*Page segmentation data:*
****************

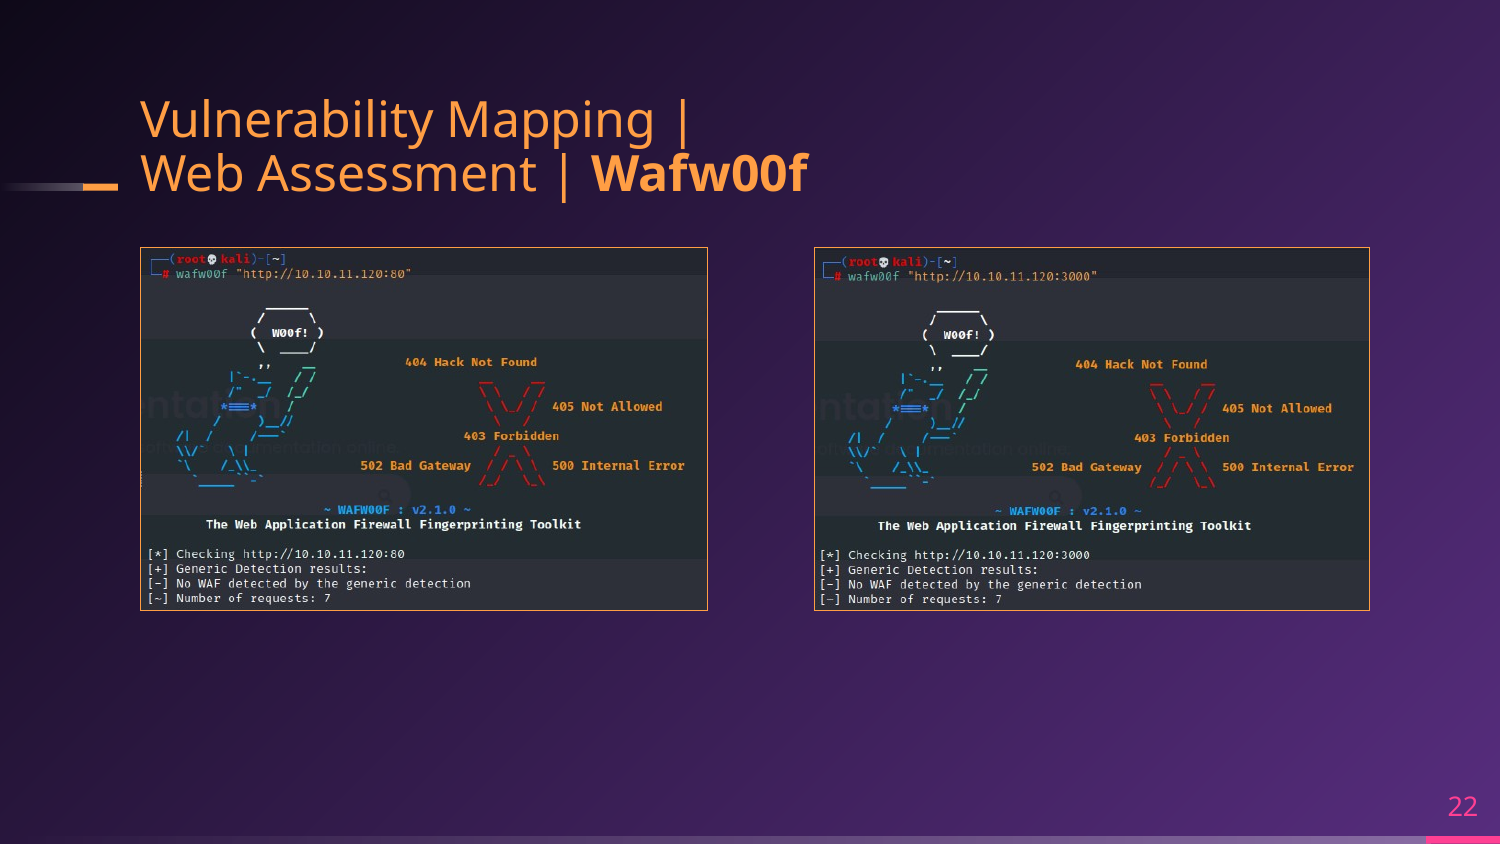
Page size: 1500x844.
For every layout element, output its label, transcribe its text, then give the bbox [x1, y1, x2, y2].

picture [140, 246, 708, 611]
title Vulnerability Mapping | Web Assessment | Wafw00f [140, 137, 1427, 203]
picture [814, 246, 1370, 611]
slide_number 22 [1426, 779, 1500, 837]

****************

*DIRECTIONS FOR THIS TASK:*
Repeat, without changes, every line from the one that contains "For every layout" through the final line of the data.

*ANSWER TO THE PROBLEM:*
For every layout element, output its label, transcribe its text, then give the bbox [x1, y1, x2, y2].

picture [140, 246, 708, 611]
title Vulnerability Mapping | Web Assessment | Wafw00f [140, 137, 1427, 203]
picture [814, 246, 1370, 611]
slide_number 22 [1426, 779, 1500, 837]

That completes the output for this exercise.